START Excerpt

Drs. Edward A. Hirschowitz and Li Zhong have spent the last five years working on a blood test that has been 90 percent accurate in correctly predicting non-small cell lung cancer in patients years before being detected by a CT scan.

No other test has been able to successfully detect  lung cancer. Worldwide, 10 million people are diagnosed with lung cancer each year. And in the United States, Kentucky has the highest incidence and death rate from lung cancer – 49 percent higher than the national average.

Now, Rockville, Md.-based, 20/20 GeneSystems, Inc. (20/20), a developer of innovative diagnostic products for early disease detection and personalized medicine, has entered into an agreement with Ortho-Clinical Diagnostics (OCD), a Johnson & Johnson company, to license – and ultimately market -- the Hirschowitz and Zhong blood test.

The agreement will help 20/20 with funding for further development of the blood test as well as incentives to market it.

The test has attracted national and worldwide attention in media outlets including the Wall Street Journal and the global radio program The Voice of America.

Although the researchers have received almost $1.5 million in funding for the development of the test from various sources, they recently received an additional $175,000 National Institutes of Health grant to transform the blood test into a format that real-world clinicians could easily use. And with further studies confirming the reliability of the new format, it could become the first blood test to predict cancer since the prostate specific antigen (PSA) test was introduced in the 1970s.

Studies currently are underway to confirm the reliability of the test on larger numbers of patient samples.  If successful, 20/20 plans to introduce the test within the next 12-18 months.

“Currently, only 25 percent of non-small cell lung cancer is diagnosed at an early, curable stage.  There is a compelling need for tools that lead to the detection of lung cancer in its earliest, most treatable stages” said Jonathan Cohen, president and CEO, 20/20.   “By partnering with world leaders like OCD our goal is to help establish the first accurate blood test for lung cancer that can detect the disease years earlier than the current gold standard."

The 20/20 test identified panels of antibodies generated by the body’s immune system in response to very early stage NSCLC.  Studies have shown that the presence and amounts of these antibodies in the blood predicted NSCLC with about 85% accuracy suggesting that the disease may be present 3-5 years before reaching the conventional size limits needed for diagnosis by current radiographic screening methods (0.5 mm).  In several studies, researchers used blood taken from patients several years before their tumors were picked up using CT scans.

END Excerpt
START Information given

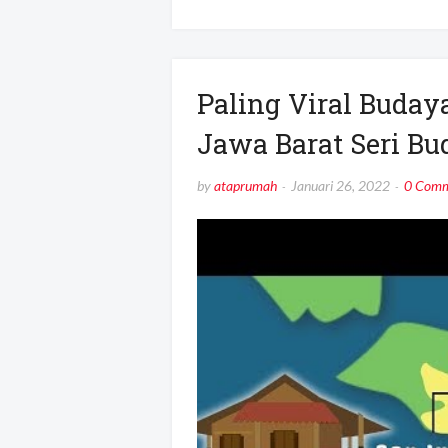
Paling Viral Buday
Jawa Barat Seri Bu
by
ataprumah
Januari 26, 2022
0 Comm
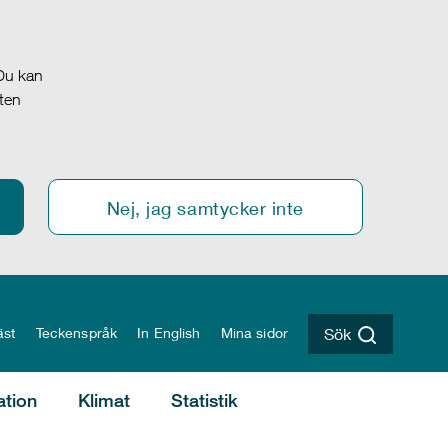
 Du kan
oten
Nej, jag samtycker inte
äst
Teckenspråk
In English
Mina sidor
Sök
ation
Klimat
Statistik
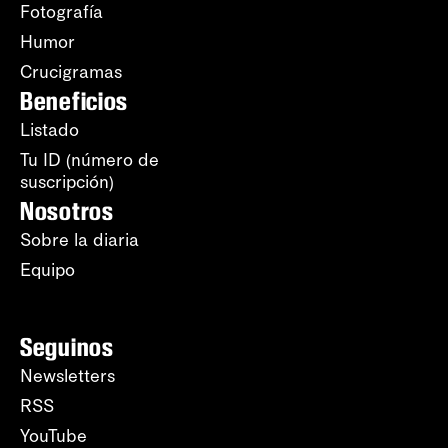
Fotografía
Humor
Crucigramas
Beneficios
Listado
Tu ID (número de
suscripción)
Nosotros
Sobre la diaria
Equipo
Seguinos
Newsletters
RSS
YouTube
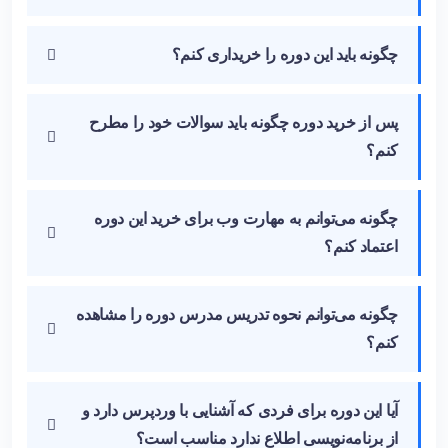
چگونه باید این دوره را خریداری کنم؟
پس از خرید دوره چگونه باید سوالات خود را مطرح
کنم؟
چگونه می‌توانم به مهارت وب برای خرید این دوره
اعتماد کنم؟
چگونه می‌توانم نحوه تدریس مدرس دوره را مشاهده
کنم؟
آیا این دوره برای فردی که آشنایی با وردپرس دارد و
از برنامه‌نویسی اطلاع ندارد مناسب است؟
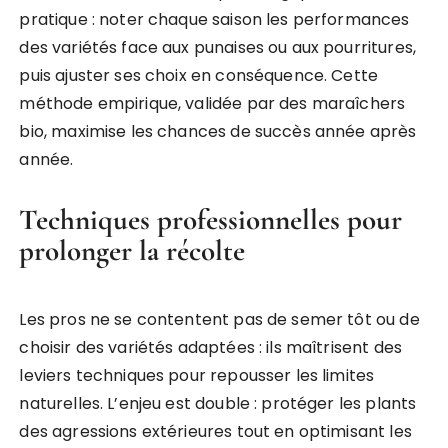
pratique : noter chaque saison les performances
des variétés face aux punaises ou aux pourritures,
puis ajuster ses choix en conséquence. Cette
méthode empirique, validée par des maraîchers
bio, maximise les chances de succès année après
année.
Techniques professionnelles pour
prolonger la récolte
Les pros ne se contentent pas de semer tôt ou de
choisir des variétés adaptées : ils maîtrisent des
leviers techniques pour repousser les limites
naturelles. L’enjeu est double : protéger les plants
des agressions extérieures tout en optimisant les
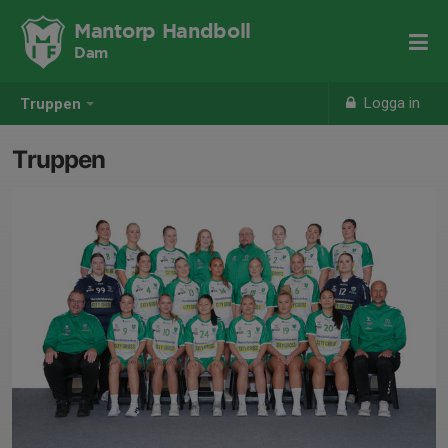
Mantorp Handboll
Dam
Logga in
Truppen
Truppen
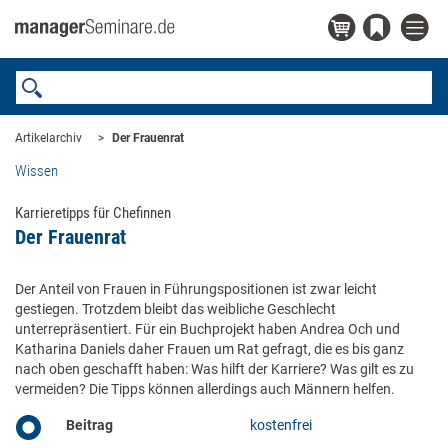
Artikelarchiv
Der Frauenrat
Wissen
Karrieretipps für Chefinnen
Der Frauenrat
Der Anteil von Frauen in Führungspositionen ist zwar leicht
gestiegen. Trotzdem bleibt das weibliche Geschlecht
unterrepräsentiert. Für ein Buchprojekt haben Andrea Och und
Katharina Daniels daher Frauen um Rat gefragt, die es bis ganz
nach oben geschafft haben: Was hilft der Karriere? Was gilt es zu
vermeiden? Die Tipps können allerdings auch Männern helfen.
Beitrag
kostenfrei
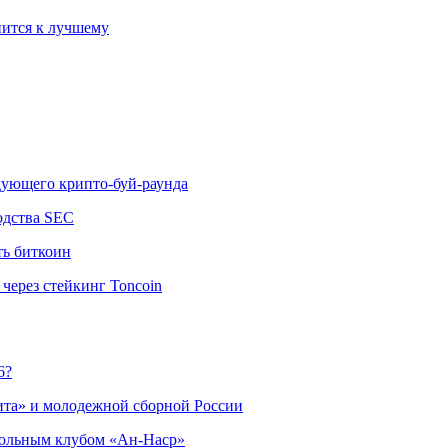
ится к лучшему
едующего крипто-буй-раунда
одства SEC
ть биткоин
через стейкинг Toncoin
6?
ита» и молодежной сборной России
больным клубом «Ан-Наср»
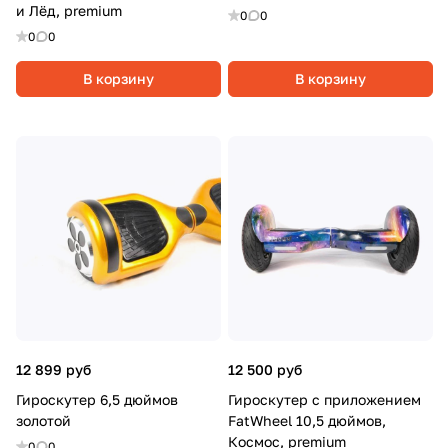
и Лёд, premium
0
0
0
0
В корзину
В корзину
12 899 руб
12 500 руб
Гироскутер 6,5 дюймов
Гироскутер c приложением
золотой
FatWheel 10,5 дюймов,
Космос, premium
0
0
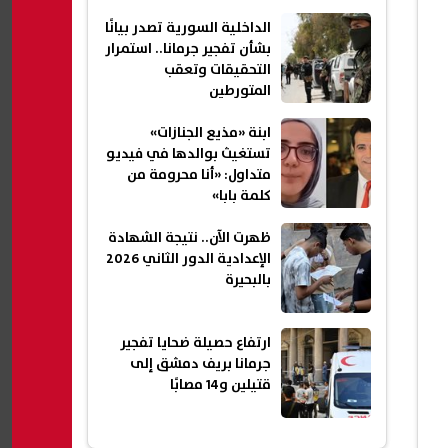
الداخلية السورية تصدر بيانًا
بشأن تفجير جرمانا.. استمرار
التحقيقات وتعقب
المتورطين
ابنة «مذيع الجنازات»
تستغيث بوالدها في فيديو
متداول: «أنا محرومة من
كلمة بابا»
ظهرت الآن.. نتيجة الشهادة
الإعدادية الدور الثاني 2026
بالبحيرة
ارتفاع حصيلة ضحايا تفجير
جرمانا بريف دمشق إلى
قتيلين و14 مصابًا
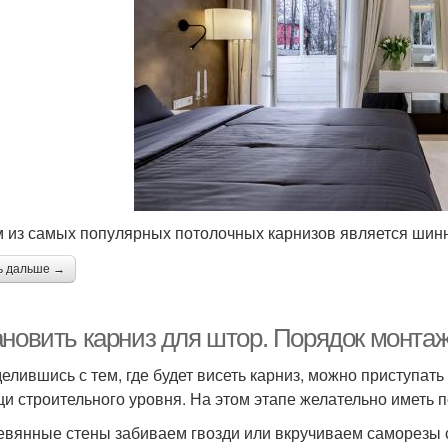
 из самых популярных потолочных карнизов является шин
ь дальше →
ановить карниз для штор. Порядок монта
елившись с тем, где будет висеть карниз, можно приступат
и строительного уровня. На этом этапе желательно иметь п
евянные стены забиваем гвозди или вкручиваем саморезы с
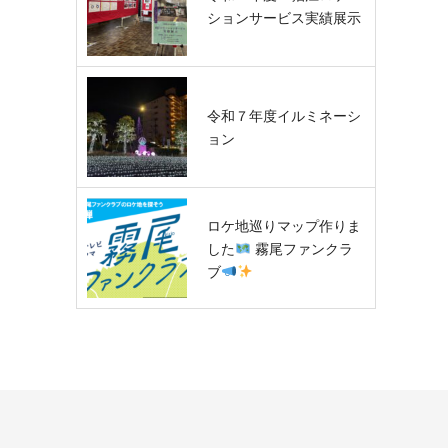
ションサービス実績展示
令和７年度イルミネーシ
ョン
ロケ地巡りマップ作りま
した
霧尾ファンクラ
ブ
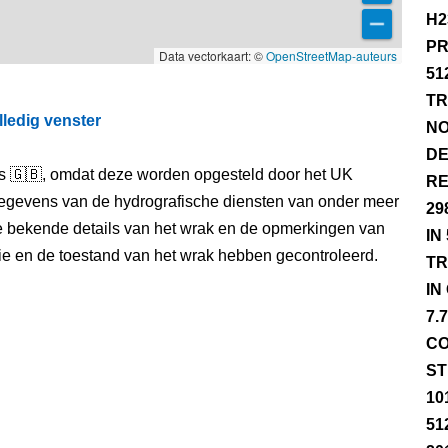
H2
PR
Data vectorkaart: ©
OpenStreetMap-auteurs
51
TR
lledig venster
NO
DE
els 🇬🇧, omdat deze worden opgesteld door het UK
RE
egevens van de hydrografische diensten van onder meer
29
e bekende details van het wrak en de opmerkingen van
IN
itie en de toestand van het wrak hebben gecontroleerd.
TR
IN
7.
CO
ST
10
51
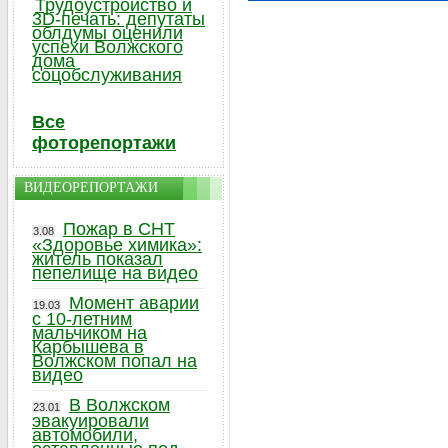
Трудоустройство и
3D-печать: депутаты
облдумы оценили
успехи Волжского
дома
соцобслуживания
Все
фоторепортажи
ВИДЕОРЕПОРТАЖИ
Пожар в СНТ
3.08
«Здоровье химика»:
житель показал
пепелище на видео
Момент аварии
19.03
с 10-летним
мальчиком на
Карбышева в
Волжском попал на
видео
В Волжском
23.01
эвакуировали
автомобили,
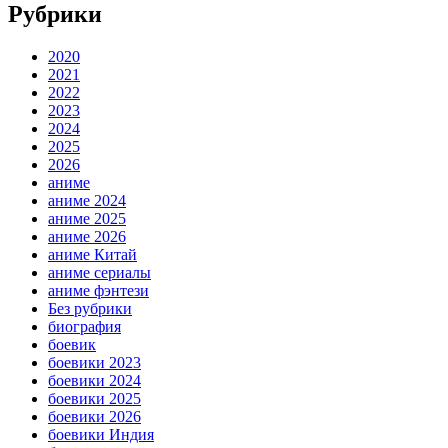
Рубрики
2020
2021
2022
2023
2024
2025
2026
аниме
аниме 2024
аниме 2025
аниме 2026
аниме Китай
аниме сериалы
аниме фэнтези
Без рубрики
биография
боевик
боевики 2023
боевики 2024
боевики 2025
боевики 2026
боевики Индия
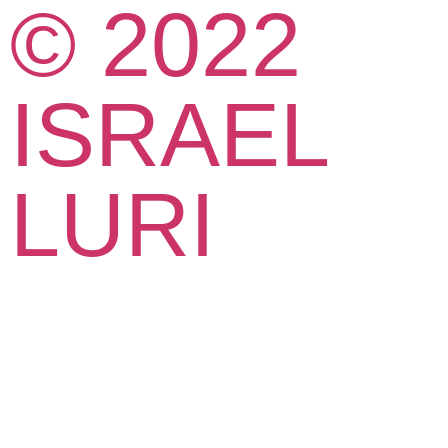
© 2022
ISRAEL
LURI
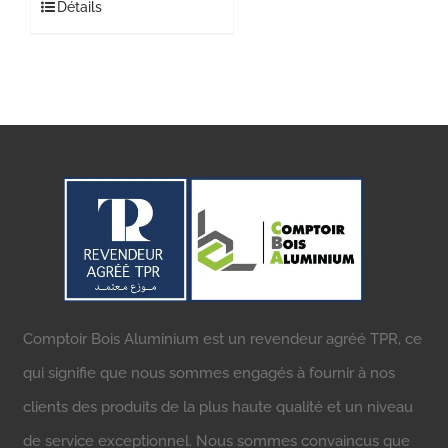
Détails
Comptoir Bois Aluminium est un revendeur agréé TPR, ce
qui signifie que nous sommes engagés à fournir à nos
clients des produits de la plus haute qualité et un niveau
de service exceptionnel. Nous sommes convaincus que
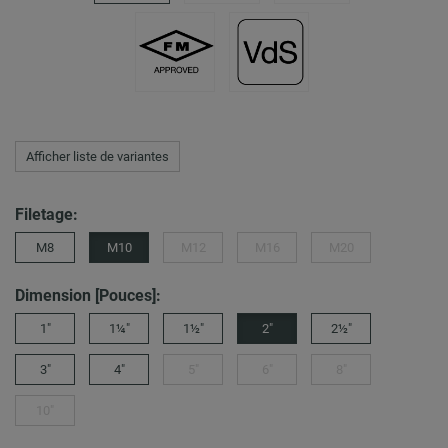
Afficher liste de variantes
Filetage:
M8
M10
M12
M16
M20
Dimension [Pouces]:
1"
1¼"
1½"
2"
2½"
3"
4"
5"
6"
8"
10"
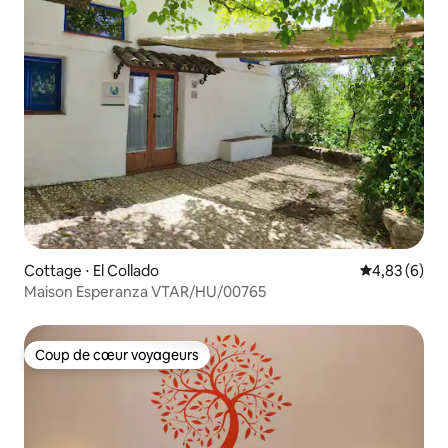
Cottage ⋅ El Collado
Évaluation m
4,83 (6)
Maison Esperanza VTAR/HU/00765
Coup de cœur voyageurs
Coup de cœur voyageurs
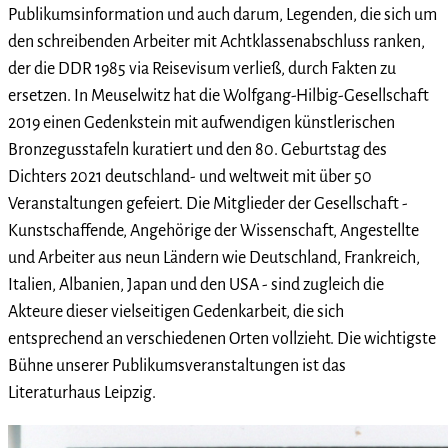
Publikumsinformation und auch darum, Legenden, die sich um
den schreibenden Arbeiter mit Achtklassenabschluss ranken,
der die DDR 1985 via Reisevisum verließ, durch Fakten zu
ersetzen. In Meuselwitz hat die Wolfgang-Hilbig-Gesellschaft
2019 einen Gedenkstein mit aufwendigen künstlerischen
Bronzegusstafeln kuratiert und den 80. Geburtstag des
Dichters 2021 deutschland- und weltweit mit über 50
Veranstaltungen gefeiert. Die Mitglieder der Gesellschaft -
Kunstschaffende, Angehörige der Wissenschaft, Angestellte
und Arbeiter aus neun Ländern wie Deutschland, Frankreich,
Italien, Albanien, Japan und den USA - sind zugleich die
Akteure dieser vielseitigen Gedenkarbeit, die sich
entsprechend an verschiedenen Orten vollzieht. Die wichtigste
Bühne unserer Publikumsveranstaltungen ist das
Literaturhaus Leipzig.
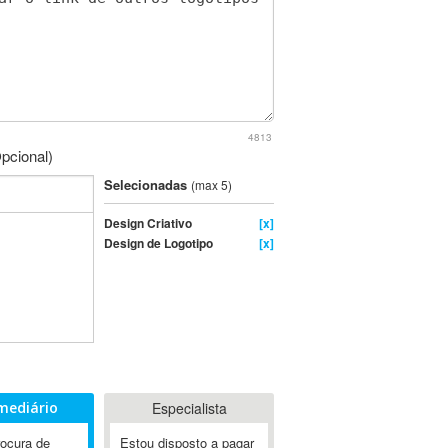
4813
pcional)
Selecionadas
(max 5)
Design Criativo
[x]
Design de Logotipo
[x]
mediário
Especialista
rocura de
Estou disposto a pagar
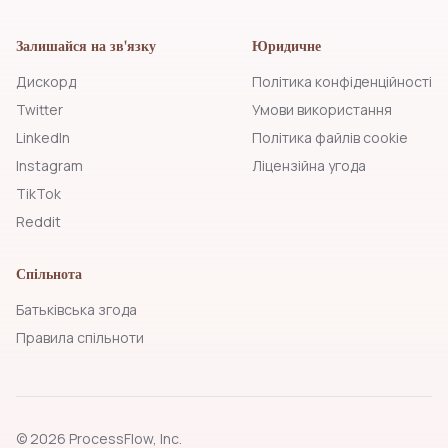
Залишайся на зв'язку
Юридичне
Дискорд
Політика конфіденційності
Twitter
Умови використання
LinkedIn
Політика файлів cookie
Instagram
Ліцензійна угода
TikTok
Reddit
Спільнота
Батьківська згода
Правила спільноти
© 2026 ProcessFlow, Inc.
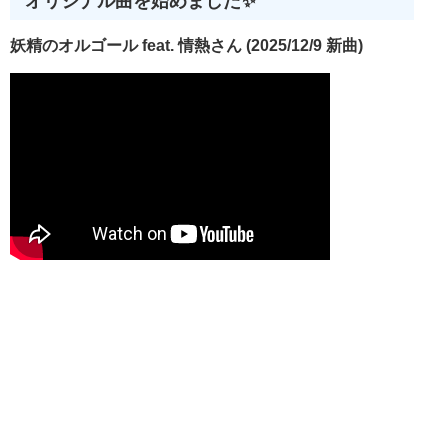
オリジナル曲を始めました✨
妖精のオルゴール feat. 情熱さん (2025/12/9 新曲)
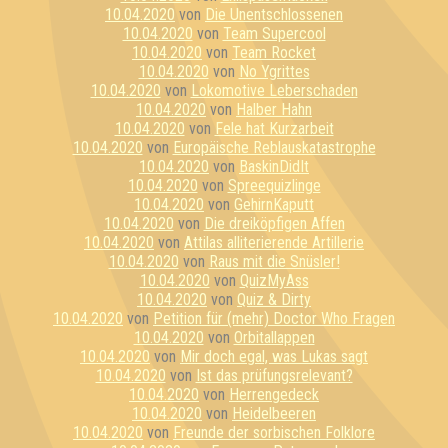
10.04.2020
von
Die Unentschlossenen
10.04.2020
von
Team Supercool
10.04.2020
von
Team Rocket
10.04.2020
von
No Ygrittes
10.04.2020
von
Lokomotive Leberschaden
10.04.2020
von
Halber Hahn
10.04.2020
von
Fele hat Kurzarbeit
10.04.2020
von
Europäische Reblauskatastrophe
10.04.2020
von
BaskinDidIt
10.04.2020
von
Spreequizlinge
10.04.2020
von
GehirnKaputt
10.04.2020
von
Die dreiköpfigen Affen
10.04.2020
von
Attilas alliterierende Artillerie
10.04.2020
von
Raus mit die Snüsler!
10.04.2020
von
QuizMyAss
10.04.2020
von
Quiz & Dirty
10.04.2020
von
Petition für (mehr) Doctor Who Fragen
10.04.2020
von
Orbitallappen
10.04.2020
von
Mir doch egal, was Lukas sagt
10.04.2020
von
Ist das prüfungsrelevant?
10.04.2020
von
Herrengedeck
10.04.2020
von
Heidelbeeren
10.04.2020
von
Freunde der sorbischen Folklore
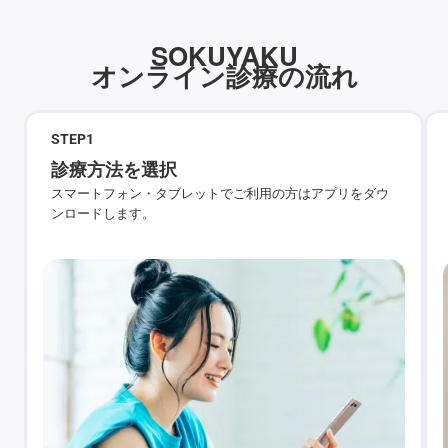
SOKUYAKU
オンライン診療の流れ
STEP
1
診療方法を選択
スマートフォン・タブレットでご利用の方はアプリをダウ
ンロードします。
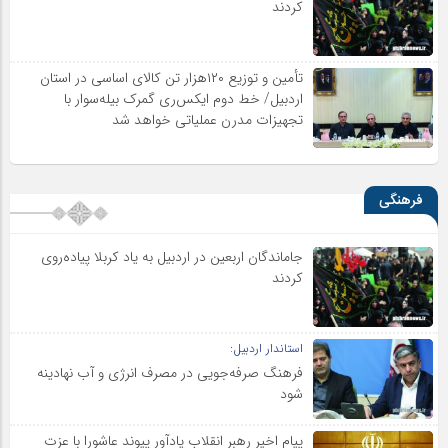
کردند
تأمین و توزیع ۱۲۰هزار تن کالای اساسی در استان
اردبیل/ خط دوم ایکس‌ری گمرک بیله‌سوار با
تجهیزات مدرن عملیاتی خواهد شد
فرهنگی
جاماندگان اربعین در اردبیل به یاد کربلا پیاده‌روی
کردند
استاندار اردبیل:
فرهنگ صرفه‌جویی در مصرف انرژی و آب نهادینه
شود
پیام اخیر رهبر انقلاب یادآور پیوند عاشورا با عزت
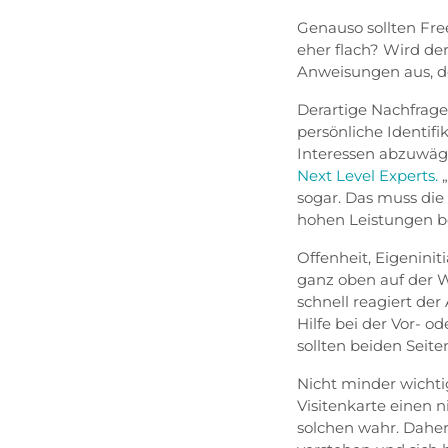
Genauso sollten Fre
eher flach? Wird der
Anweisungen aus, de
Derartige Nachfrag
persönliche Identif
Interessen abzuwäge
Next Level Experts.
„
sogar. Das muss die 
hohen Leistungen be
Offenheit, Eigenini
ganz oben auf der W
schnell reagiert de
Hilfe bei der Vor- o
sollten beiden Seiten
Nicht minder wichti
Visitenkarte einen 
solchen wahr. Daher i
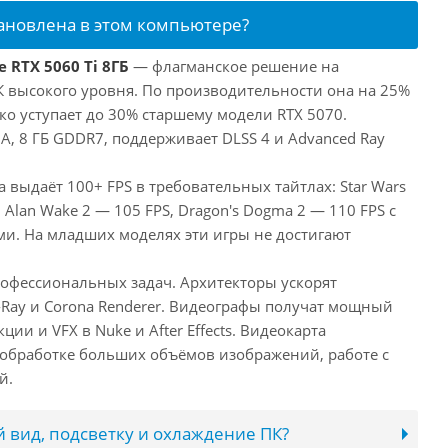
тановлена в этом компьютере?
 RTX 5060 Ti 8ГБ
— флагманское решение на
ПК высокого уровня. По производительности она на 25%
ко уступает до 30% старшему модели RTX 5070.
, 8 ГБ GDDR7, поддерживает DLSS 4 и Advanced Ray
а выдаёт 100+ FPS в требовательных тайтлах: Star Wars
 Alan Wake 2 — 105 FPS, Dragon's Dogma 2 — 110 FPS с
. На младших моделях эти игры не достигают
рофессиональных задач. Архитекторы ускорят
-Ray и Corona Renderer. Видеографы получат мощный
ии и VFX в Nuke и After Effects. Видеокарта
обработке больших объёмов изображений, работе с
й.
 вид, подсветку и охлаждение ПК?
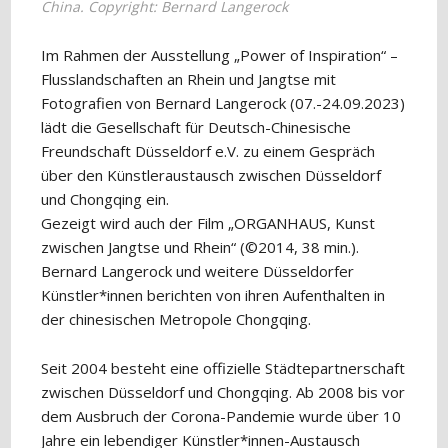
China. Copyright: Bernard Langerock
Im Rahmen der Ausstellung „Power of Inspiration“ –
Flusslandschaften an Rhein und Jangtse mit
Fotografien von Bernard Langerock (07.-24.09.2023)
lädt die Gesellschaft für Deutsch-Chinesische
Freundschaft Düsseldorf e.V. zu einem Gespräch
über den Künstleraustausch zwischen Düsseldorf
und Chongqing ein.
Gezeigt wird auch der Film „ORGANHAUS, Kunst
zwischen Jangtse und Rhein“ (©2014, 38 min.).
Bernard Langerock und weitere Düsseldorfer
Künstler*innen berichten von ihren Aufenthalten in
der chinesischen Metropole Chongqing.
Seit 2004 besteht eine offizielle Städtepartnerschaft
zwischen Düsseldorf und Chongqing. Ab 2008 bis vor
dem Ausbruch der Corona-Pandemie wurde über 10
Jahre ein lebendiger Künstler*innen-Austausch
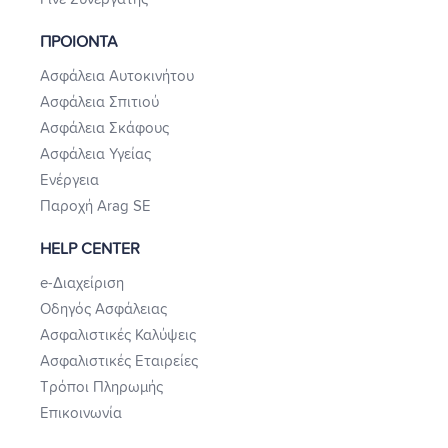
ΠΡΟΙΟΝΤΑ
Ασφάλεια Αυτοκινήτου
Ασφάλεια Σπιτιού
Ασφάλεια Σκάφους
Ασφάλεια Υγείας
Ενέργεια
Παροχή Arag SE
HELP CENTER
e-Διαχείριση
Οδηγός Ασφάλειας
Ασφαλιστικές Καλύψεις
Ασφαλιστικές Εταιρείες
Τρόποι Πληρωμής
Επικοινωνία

END Information given

__Activities__.
1) Translate this sentence from the article on the lung cancer blood test into Spanish: "The agreement will help 20/20 with funding for further development of the blood test as well as incentives to market it."
2) Reproduce the stretch of the article on the lung cancer blood test from "Studies currently are" through "next 12-18 months.", word for word.

__Your responses__.
1) El acuerdo ayudará a 20/20 con financiación para seguir desarrollando el análisis de sangre, así como con incentivos para comercializarlo.

2)
Studies currently are underway to confirm the reliability of the test on larger numbers of patient samples.  If successful, 20/20 plans to introduce the test within the next 12-18 months.